(CNN) -- For years, Germany has been feted as the strong man of Europe: While those around it battled years of boom-and-bust, Germany, stable and consistent, thrived. Its economy -- and the economic management of its leaders -- was frequently cited as an example to the rest of the world.
But in recent years, that very stability has come to threaten the country, by forcing it to take a leading role in the bailouts of its less economically healthy neighbors, pledging to protect them from sinking under the weight of their debts.
Despite being seen as vital for the survival of the euro, Germany's actions have been greeted with anger and frustration at home. A Bloomberg/YouGov poll published on Tuesday found that just 15% of Germans questioned approved of their government's performance during the euro crisis, while 75% disapproved.
Concern about what the bailouts will mean for the eurozone has proved contagious, tarnishing not just the economies, but the individuals involved -- and German Chancellor Angela Merkel is no exception.
Frequently dubbed Germany's "Iron Lady" and hailed as the country's answer to former UK Prime Minister Margaret Thatcher, the euro crisis has now left Merkel's image looking decidedly rusty.
Merkel, 57, the daughter of a Protestant minister, was brought up in then-Communist East Germany. She trained as a chemist before turning to politics as a member of the conservative, right-wing Christian Democrats (CDU).
She was elected as chancellor -- the first woman to hold the post -- in 2005, 15 years after she entered parliament. She was re-elected in 2009, but recent polls suggest she may struggle to secure a third term.
A survey by German television channel ARD earlier this month recorded a drop in Merkel's approval ratings -- just 45% of those polled said they were satisfied with her work, a slide of four points compared with the previous month.
The same poll appeared to predict a grim future for Merkel's CDU/CSU, with support for the party slipping to 36%, compared to the 51% who backed likely coalition partners, the Social Democratic Party and the Greens.
And there was further bad news for Merkel, with her coalition partners, the Free Democrats (FDP), notching up just 4% support in the survey -- a result that, were it to be repeated in real elections, would see them fall below the minimum vote threshold, and lose their place in parliament.
The FDP has already threatened to withdraw their support for the coalition if Merkel and the CDU back controversial euro bonds as a potential solution to the European debt crisis -- a move that could bring down the government.
In March this year, the CDU lost control of the prosperous southern state of Baden-Wurttemberg, which it had governed ever since the 1950s.
And with more elections to come later this year, in Berlin and the northern state of Mecklenberg-Western Pomerania, many CDU members fear the euro crisis could yet do further damage to the party -- and its embattled leader.
As Germany's conservative Die Welt newspaper recently pointed out in an editorial, "it is possible the next election may even hinge on this issue."

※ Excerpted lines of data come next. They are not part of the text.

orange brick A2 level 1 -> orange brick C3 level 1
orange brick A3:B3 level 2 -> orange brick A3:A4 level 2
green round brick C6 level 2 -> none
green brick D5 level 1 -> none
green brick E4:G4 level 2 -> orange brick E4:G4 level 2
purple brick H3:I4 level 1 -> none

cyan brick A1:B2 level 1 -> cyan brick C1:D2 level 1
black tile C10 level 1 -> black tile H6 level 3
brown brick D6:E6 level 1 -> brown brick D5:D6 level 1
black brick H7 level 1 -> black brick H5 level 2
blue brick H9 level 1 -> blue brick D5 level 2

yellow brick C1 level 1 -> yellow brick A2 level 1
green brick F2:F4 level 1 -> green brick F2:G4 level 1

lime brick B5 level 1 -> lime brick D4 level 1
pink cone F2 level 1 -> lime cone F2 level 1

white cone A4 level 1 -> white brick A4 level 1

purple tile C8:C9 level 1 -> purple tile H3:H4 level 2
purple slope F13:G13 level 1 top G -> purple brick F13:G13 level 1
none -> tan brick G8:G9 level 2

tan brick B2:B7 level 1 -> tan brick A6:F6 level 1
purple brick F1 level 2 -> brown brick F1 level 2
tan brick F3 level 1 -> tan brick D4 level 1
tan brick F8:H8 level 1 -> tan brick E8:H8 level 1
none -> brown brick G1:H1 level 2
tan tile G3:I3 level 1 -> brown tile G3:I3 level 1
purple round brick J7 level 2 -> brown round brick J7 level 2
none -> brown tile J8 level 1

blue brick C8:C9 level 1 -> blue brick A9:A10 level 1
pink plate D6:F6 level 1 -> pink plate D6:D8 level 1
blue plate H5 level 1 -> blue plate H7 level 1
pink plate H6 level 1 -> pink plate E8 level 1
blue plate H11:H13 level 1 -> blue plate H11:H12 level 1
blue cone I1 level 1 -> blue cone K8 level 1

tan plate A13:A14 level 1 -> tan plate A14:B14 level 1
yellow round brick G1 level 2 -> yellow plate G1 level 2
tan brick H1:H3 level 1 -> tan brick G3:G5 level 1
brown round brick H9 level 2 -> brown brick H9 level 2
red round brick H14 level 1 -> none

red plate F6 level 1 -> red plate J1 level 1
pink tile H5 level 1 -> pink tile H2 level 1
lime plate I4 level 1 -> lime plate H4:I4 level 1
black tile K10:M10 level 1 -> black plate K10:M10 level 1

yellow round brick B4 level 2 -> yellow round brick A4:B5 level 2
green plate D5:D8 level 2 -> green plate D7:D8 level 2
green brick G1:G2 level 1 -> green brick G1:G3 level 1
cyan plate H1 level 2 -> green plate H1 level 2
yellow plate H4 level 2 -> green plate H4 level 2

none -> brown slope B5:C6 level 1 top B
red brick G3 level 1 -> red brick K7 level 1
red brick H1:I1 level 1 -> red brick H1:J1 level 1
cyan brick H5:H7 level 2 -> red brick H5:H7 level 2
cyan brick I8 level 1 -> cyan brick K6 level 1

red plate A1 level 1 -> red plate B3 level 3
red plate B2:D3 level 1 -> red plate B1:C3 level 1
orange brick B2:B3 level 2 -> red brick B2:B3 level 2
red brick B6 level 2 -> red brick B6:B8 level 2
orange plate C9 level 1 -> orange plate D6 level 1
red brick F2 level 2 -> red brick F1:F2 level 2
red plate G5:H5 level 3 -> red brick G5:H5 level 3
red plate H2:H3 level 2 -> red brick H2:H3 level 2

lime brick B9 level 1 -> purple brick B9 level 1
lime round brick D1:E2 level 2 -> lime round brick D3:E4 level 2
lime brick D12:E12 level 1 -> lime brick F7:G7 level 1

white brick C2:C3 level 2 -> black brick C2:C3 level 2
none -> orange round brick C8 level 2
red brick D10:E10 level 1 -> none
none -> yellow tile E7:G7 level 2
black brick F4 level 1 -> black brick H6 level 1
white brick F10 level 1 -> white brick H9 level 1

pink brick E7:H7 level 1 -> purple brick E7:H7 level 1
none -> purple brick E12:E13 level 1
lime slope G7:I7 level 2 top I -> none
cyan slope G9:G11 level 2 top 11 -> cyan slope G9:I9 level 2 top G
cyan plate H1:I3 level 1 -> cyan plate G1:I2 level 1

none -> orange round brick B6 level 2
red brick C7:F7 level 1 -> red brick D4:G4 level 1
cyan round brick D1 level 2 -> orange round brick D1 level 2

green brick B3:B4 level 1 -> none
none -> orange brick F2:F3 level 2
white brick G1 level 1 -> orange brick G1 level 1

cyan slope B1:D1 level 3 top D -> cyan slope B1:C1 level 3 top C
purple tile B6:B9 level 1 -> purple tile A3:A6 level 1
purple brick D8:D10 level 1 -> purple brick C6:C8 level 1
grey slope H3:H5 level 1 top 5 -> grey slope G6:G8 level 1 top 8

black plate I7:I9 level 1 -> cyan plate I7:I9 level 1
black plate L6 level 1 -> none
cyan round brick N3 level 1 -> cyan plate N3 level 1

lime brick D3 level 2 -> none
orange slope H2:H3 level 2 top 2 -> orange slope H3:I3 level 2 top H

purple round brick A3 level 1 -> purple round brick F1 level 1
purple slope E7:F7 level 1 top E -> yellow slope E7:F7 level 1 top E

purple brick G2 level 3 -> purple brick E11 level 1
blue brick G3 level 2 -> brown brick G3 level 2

"For Merkel, it is both a curse and a blessing. Like her one-time mentor Helmut Kohl, it would provide her the chance to go down in history as a great European. At the same time, she runs the risk of what happened to her predecessor, Gerhard Schröder. [Who] did the right thing economically -- but was then voted out of office."
The latest financial figures mean Merkel and her party can no longer rely on the strength of the economy to see them through. On Tuesday, Germany announced its GDP for the second quarter of 2011 had virtually flatlined, growing by just 0.1% (compared to 1.3% growth in the first quarter of the year).
There may be trouble ahead for Merkel, and for Germany as a whole, but the country's years of stability should allow it to weather the storm more easily than some of its neighbors.
And while the euro crisis has dented the chancellor's image, the Bloomberg/YouGov poll suggests that most German hostility over the situation is directed towards Greece.
Of those Germans questioned in the survey, 59% were firmly opposed to further bailouts (with just 20% supporting them), and 58% backed the idea of booting Greece out of the eurozone.